Some publishers have tried some unique approaches. In my home state of Rhode Island, The Newport Daily News with a tiny circulation of 12,000 had a novel offering. If you subscribed to their paper in standard format (Monday-Friday afternoon editions plus Saturday morning) you paid $145 a year. Print plus on-line was $245 and on-line alone was $345. While daring, this to me is completely counter-intuitive. You are driving people to the format, print, that is dying! I wish my fellow Rhode Islanders well and applaud their bold experiment but I am profoundly skeptical of its success. They have guts but do they have the vision?
A friend and weekly reader of Media Realism tells me that pay walls can work only if some major players do it all at once. He gave me the example of how ESPN.com had a pay wall for certain content. Immediately, he went to Sport Illustrated (SI.com), loved what he saw for free, and does not feel a need to go back to ESPN.
His point is well taken. The Wall Street Journal put up the pay wall first and it was a stiff fee ($200+) that people did not have a problem paying. A lot of their subscriptions are corporate so people were not paying a few hundred dollars personally. And, let’s face it. The Journal is unique. Most truly serious U.S. businessmen feel that they must read the Wall Street Journal to keep up to date on the financial happenings in this country and the status of major corporations. When it comes to politics and world affairs The New York Times and The Washington Post have similar aficionados. But most papers, magazines, and websites are not imperative reads.
A personal example makes the point well, I believe.

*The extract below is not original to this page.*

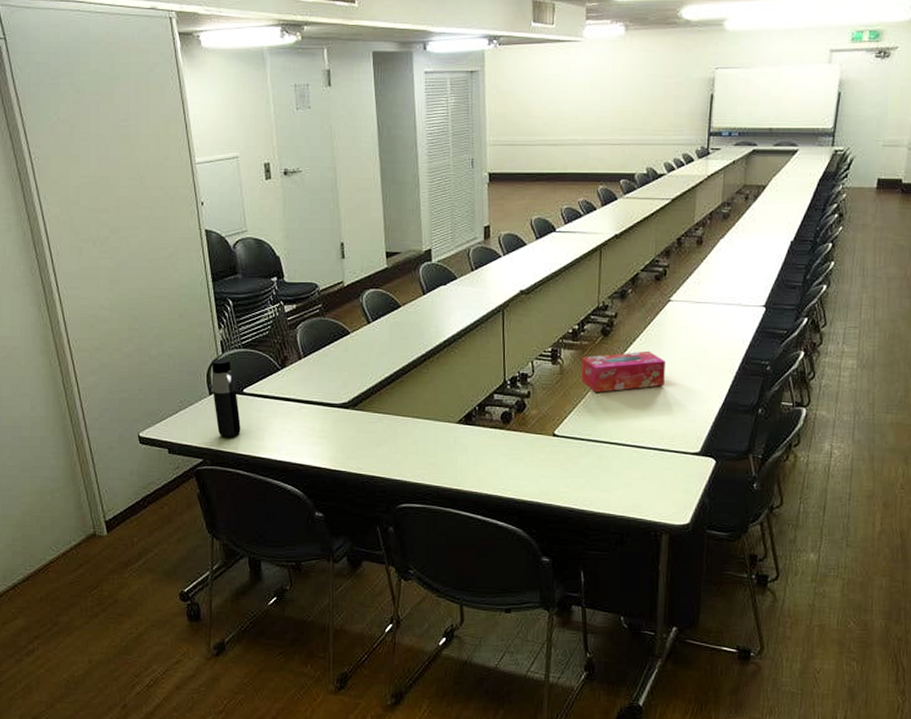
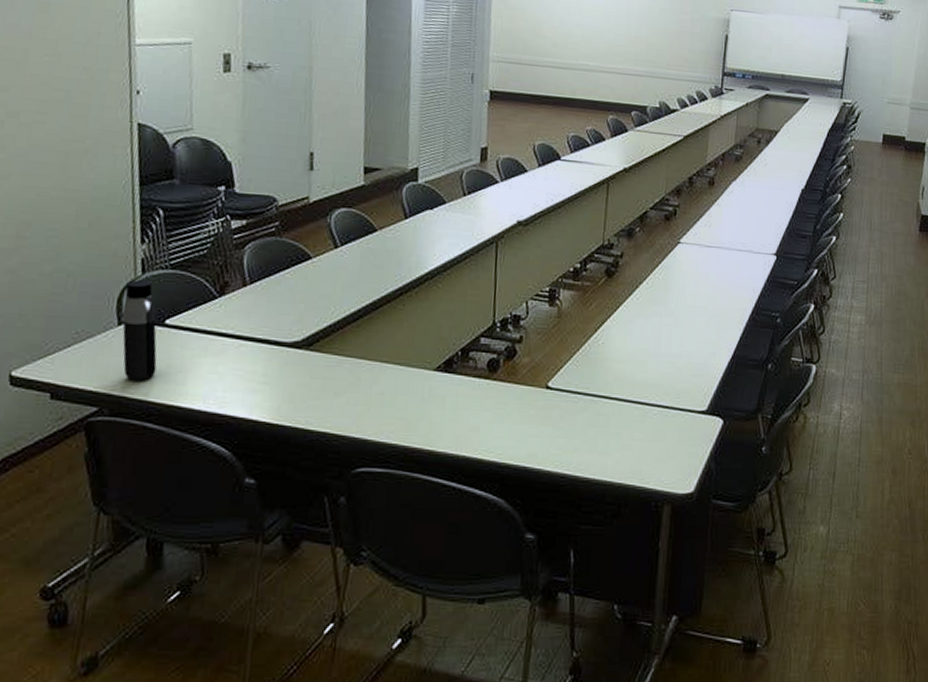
tissue box: present [581,350,665,392] -> none [581,295,673,340]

In recent months, people have written or called me and suggested that I charge a subscription for Media Realism. With a straight face I told my wife who immediately broke into uncontrollable laughter. We sat down and figured that excluding relatives and a few very close friends I might have 25 paid subscribers. This for a blog that delivers 1200 readers in a slow week and as much as 3300 when the topic appeals to a lot of people and they pass it on aggressively. I am not putting myself down and certainly not you, dear readers. The blog is great fun to write and I really enjoy the hundreds of comments that I receive from you. But, I am keenly aware that you have other places to go for media/advertising news and commentary in today’s world. And, unlike many newspaper publishers I am still quite solvent, thank you, and can publish indefinitely from my basement or sun porch.

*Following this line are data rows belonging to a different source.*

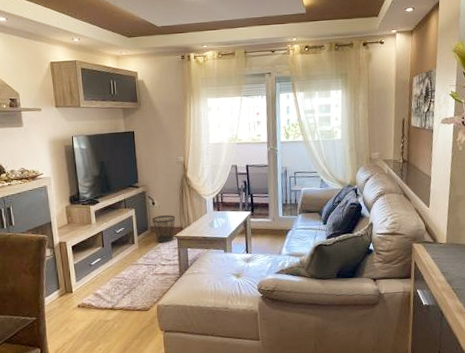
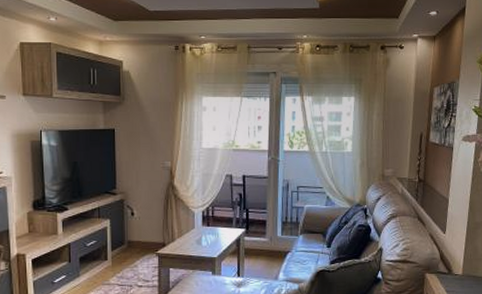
wastebasket: present [151,215,176,243] -> none [129,228,158,261]

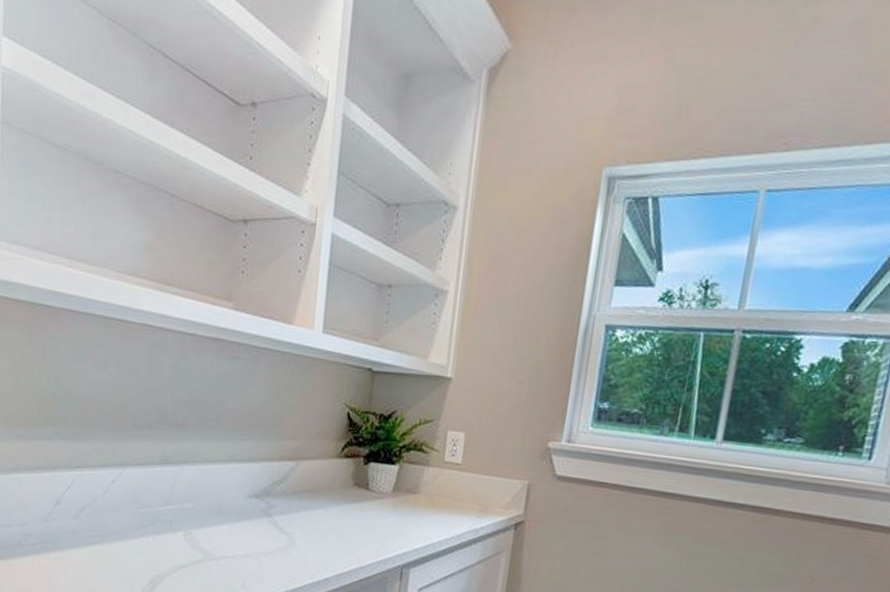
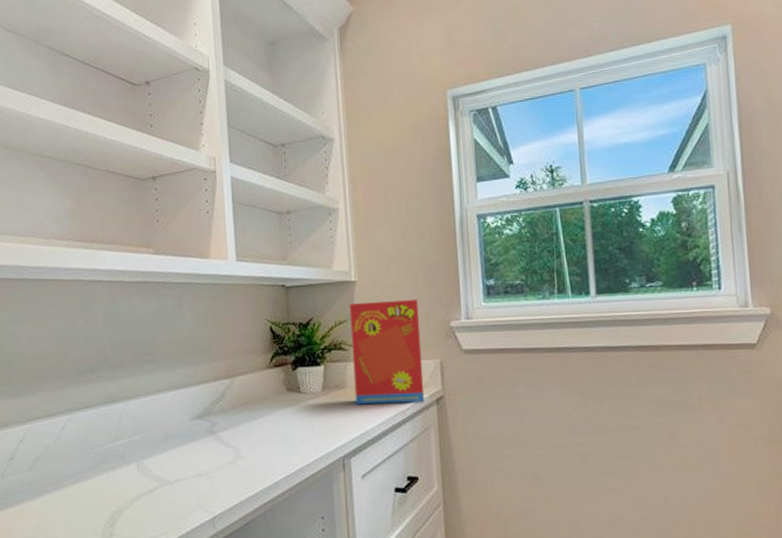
cereal box: none [426,403,518,524] -> present [349,300,425,405]

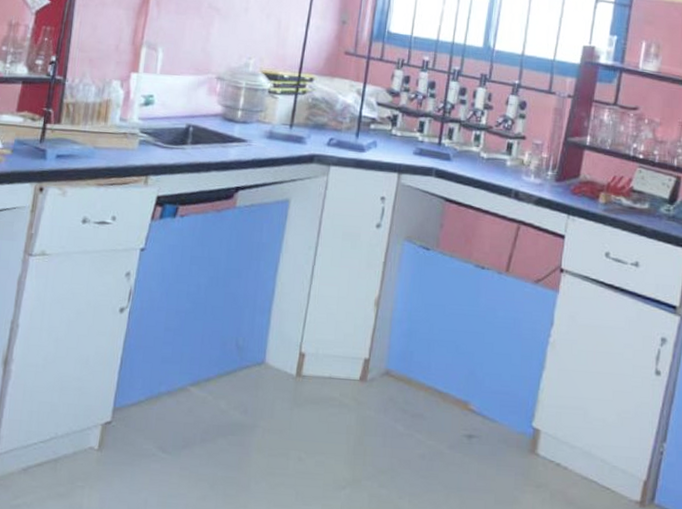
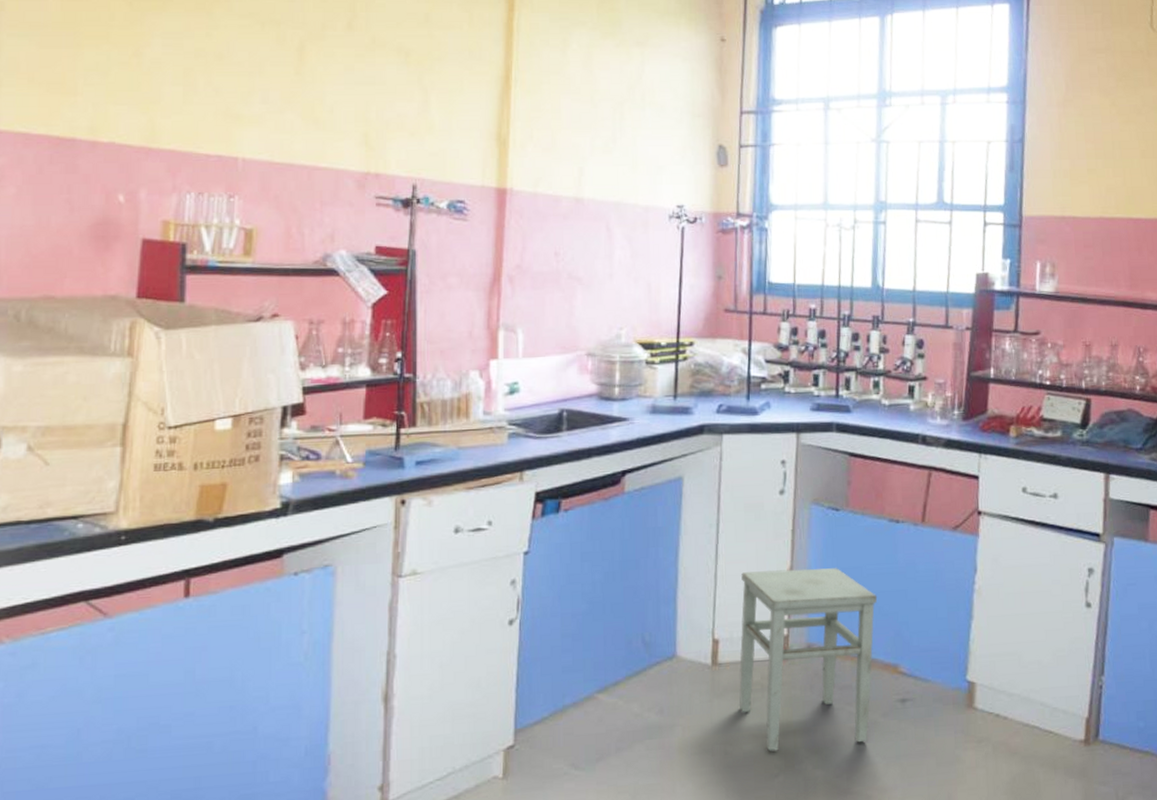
stool: none [316,295,457,470] -> present [738,568,878,752]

If publishers erect pay walls all it will do is reinforce bloggers such as I and even encourage more Twitter which is really micro-blogging. Yet, the American Press Institute states that 75% of publishers believe that they can successfully charge for content. Many say by late summer of 2010, they will have pulled the trigger.
To me, sadly, it may be too little too late. Newspapers over the last decade never really acknowledged on-line as part of their product line. On-line ad sales were not good and they did not package it well with their traditional newspaper offerings.

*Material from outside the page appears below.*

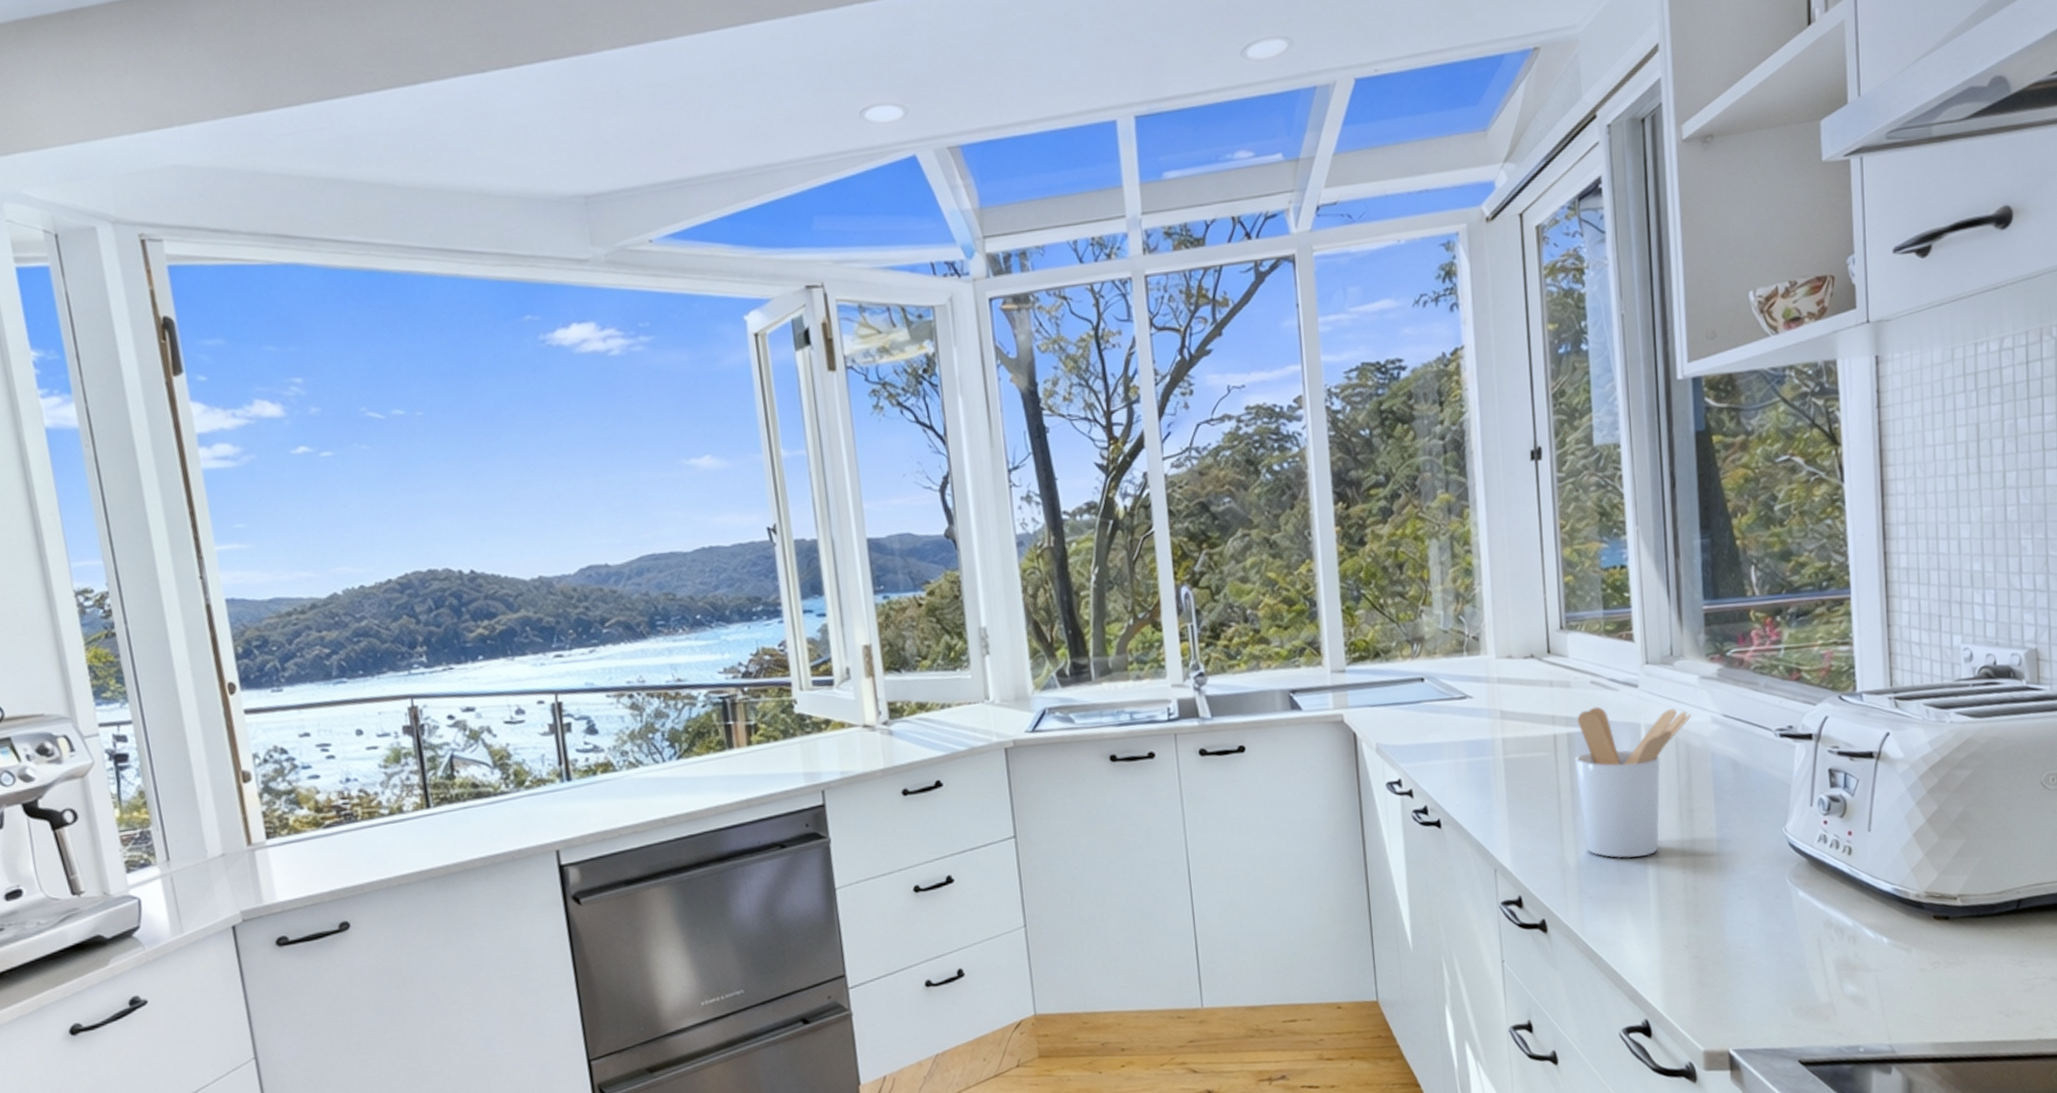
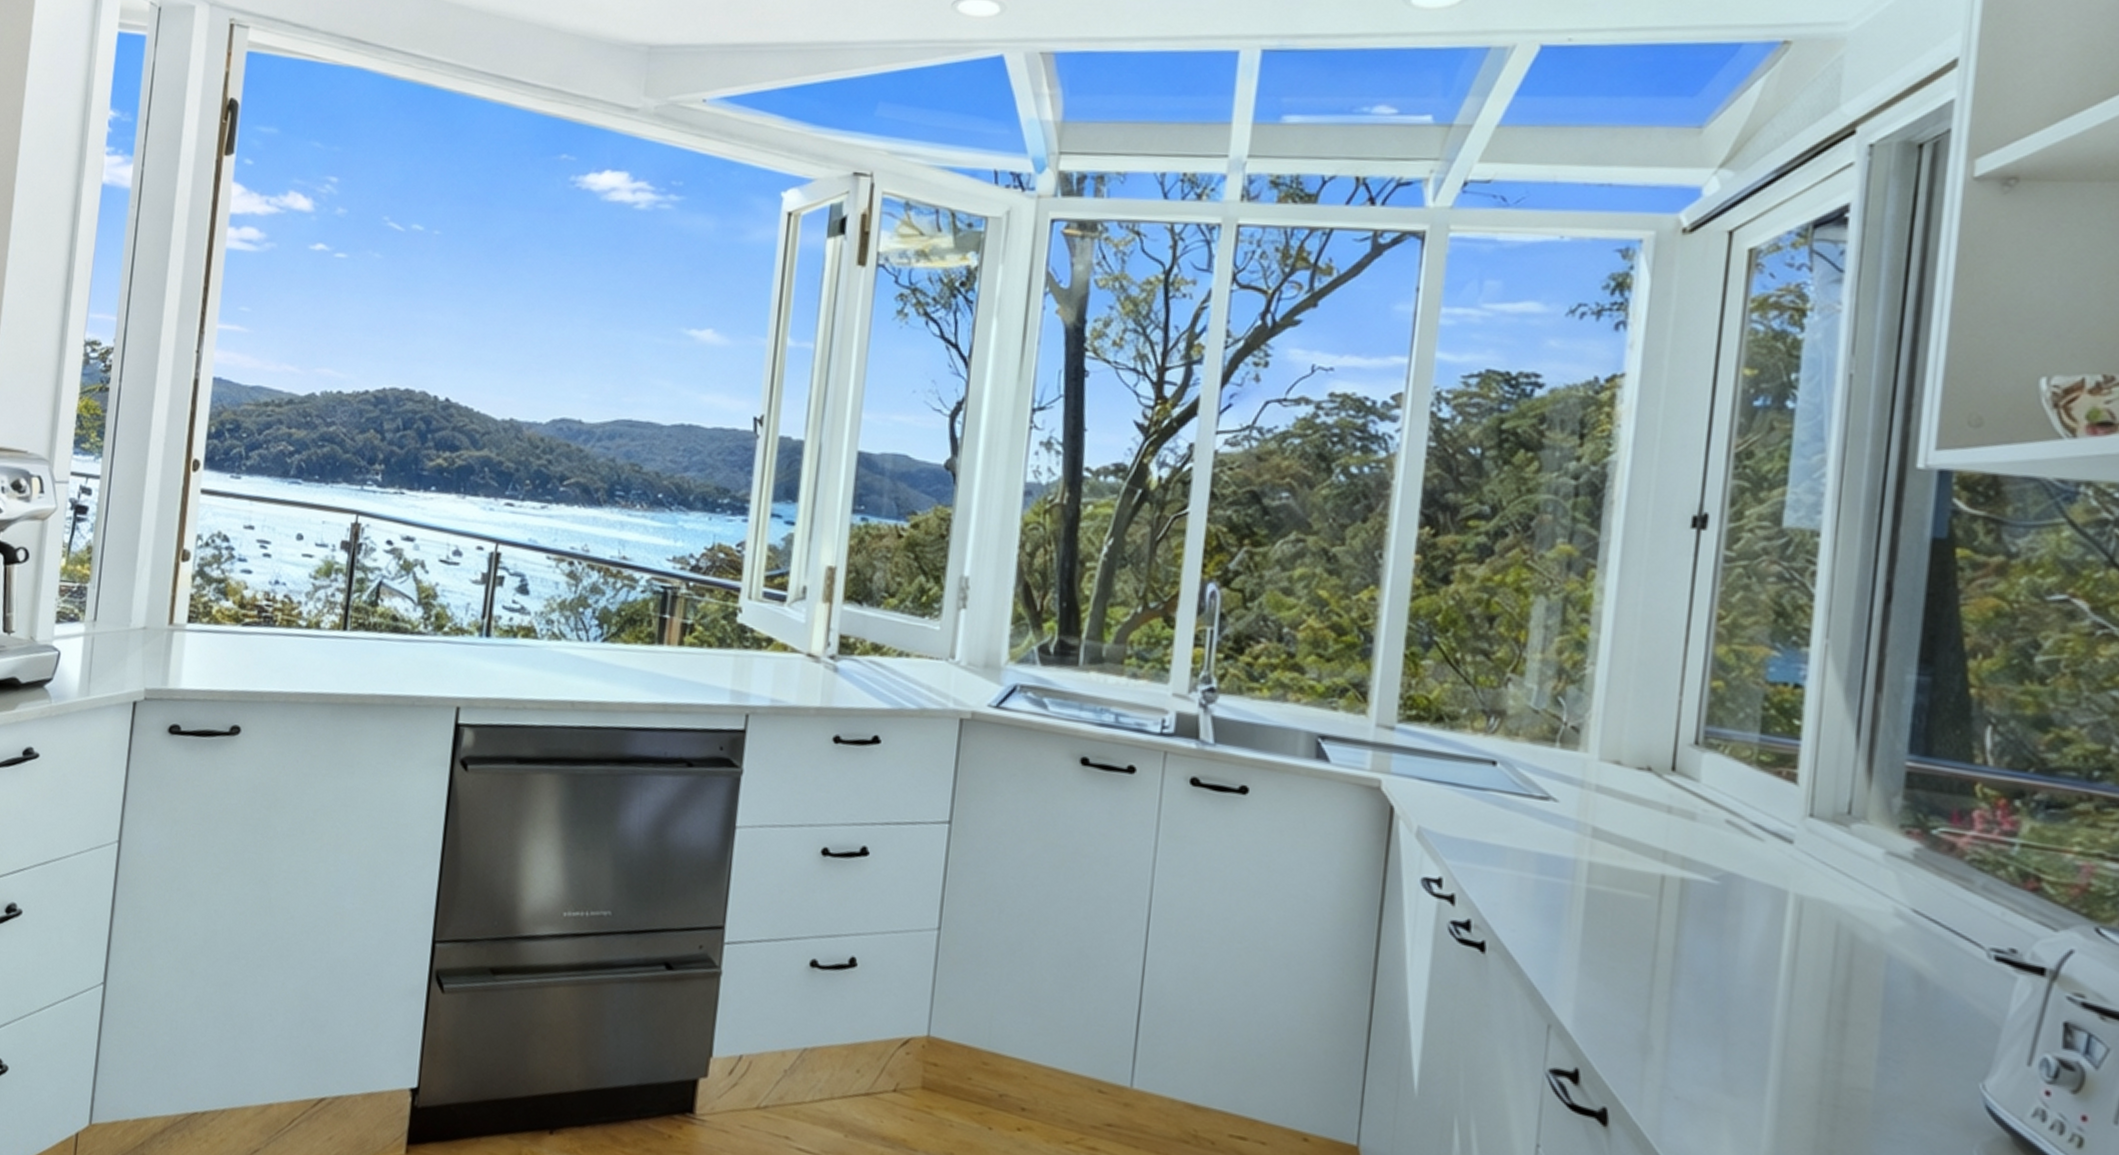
utensil holder: present [1575,706,1691,859] -> none [1681,853,1865,1067]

Now the rush is to provide various monetization models. I wish the industry success but a lot more papers will have to go down before the pendulum swings back, if ever. One possible scenario would be a total industry wash out where hundreds of newspapers go down in the next few years and exist only as weak on-line vehicles. The blogosphere which can no longer lift free articles from newspapers will get so bad and opinion rather than fact based that people will throw up their hands in disgust and pay for content. But, I am still not sure. Local news may fade and cable network news will dominate. It seems a shame but the tidal wave of change is impossible to hold back.